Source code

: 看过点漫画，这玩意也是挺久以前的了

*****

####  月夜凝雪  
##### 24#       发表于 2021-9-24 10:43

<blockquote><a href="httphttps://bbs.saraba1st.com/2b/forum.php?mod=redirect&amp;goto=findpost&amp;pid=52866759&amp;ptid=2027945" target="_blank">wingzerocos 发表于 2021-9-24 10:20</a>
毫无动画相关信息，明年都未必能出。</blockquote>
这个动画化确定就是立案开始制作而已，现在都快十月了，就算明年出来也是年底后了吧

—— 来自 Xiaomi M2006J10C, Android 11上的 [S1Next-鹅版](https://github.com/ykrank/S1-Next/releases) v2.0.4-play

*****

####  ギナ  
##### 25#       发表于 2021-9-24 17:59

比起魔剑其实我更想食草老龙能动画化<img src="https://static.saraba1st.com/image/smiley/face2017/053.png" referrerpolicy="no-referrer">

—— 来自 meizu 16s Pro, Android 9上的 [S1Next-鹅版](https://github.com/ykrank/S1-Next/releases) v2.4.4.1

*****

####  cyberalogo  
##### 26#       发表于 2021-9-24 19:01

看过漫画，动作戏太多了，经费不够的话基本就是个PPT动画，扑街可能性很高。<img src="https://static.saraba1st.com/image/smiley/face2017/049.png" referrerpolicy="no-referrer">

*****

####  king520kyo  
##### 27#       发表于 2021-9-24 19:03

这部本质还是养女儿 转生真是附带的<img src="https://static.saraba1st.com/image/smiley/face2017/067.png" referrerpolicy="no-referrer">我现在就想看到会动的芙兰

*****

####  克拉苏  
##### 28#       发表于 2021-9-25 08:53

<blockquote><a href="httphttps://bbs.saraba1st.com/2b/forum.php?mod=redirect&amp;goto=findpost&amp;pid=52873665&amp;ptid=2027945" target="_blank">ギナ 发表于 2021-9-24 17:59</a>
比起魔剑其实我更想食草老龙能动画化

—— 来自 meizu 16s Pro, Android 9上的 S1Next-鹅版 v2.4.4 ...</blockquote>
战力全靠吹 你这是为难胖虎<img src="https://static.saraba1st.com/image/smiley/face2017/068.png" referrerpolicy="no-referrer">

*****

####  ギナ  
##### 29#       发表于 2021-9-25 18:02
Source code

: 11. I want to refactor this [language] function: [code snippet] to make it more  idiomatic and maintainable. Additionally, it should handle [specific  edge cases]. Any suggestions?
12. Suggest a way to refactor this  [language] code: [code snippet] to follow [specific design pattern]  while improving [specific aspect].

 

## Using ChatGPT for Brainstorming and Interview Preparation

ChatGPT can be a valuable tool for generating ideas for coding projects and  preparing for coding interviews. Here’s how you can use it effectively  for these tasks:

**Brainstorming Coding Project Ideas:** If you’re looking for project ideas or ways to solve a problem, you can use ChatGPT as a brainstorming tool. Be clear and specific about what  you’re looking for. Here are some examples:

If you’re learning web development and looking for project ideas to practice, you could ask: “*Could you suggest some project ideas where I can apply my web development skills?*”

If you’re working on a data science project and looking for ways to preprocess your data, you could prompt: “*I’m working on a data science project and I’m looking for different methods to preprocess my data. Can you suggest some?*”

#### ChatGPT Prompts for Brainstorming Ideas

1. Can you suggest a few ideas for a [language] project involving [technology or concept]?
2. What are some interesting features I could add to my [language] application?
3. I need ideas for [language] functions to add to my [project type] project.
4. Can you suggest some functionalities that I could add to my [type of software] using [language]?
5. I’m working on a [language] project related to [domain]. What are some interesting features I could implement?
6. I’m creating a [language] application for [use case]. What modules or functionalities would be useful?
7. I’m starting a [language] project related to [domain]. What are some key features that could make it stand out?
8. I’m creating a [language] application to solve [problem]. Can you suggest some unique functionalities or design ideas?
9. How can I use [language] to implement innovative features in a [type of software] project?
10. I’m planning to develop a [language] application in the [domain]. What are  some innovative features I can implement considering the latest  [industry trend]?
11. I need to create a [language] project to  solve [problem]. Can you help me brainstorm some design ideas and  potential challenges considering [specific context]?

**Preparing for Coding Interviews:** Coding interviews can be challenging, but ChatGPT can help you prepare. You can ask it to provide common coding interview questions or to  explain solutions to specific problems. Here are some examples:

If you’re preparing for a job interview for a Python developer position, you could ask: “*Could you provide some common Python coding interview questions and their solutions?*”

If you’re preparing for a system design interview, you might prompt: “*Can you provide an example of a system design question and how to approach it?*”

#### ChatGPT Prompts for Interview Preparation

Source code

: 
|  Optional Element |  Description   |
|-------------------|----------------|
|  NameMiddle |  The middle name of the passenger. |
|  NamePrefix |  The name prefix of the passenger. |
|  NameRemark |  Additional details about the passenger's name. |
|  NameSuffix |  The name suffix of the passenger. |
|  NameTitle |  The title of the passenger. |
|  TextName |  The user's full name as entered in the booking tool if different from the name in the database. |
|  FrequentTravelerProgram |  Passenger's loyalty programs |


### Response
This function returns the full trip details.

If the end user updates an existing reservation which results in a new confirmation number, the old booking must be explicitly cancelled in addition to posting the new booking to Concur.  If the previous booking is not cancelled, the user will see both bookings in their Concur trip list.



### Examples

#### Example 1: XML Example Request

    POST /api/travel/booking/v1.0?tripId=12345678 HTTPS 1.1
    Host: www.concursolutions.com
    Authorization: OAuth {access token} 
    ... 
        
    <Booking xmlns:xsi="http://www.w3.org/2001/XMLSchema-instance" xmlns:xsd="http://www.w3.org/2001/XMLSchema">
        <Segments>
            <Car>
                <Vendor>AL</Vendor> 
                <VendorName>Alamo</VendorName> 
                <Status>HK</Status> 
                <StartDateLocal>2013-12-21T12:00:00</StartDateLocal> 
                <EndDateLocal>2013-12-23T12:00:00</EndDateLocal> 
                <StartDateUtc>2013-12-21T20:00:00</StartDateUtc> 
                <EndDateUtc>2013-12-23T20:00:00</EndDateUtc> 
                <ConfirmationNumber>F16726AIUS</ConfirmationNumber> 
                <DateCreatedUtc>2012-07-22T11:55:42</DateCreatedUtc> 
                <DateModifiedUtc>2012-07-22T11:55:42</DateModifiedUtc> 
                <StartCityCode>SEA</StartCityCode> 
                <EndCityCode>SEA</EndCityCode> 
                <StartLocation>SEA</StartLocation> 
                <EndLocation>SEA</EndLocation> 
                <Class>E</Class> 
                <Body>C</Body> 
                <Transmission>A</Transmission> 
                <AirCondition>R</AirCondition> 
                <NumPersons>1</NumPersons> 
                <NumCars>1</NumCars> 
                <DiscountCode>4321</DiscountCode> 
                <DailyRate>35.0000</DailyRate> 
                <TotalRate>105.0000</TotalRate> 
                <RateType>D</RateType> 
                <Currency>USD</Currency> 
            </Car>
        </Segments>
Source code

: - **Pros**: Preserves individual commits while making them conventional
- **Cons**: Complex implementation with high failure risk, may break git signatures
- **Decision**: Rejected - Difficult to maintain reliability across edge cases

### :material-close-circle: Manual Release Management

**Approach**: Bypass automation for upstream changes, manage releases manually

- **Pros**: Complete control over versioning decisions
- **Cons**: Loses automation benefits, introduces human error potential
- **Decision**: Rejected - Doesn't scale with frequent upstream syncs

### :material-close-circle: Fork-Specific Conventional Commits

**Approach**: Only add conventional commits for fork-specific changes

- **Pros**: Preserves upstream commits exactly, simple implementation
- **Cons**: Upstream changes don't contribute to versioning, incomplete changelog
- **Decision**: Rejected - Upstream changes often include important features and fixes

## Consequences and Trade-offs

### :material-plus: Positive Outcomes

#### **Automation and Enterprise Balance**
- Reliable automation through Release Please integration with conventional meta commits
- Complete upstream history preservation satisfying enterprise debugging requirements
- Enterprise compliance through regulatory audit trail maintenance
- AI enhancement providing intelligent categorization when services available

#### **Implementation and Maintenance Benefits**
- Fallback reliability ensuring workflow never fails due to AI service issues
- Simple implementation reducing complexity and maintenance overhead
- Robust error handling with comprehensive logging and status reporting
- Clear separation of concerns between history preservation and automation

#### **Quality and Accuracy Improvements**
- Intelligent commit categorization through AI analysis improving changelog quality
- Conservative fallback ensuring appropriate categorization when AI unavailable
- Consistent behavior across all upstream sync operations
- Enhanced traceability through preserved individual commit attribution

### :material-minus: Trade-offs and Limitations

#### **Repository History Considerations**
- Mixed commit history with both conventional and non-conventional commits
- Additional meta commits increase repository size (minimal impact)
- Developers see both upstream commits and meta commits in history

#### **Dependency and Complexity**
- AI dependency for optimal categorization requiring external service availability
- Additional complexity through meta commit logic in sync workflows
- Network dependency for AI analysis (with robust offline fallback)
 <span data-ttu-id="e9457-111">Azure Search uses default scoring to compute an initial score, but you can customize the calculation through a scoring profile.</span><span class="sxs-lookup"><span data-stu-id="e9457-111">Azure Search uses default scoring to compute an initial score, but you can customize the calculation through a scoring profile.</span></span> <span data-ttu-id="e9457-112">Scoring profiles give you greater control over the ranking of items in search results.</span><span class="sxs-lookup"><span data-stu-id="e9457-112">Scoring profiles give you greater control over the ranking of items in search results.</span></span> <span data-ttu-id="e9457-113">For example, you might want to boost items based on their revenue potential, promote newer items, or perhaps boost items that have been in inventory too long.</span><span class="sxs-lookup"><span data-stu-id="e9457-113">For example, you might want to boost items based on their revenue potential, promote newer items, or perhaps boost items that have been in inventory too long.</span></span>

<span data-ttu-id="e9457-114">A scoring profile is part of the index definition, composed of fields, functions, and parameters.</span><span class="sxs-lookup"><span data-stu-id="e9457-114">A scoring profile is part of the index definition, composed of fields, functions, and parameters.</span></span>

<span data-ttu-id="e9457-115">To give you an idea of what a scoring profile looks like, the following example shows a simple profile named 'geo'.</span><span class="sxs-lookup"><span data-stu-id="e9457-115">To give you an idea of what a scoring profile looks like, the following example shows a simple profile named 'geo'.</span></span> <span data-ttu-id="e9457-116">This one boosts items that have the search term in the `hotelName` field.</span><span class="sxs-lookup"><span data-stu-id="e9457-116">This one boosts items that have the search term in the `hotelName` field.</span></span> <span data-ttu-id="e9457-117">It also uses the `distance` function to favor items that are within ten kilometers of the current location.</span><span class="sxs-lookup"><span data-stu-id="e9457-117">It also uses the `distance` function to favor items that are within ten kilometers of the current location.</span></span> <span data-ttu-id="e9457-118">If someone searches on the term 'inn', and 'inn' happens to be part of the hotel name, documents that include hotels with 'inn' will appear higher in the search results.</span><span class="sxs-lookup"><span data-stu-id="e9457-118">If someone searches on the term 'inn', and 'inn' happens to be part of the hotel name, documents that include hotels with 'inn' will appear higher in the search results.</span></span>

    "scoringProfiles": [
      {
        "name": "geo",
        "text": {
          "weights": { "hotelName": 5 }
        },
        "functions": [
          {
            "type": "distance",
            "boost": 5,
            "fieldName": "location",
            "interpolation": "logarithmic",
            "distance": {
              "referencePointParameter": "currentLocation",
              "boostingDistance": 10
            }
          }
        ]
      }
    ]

----------------------------------------

Task details:
Please find each line in the items above that contains the word "categorization" and copy those lines out in full.

Exercise output:
- AI enhancement providing intelligent categorization when services available
- Intelligent commit categorization through AI analysis improving changelog quality
- Conservative fallback ensuring appropriate categorization when AI unavailable
- AI dependency for optimal categorization requiring external service availability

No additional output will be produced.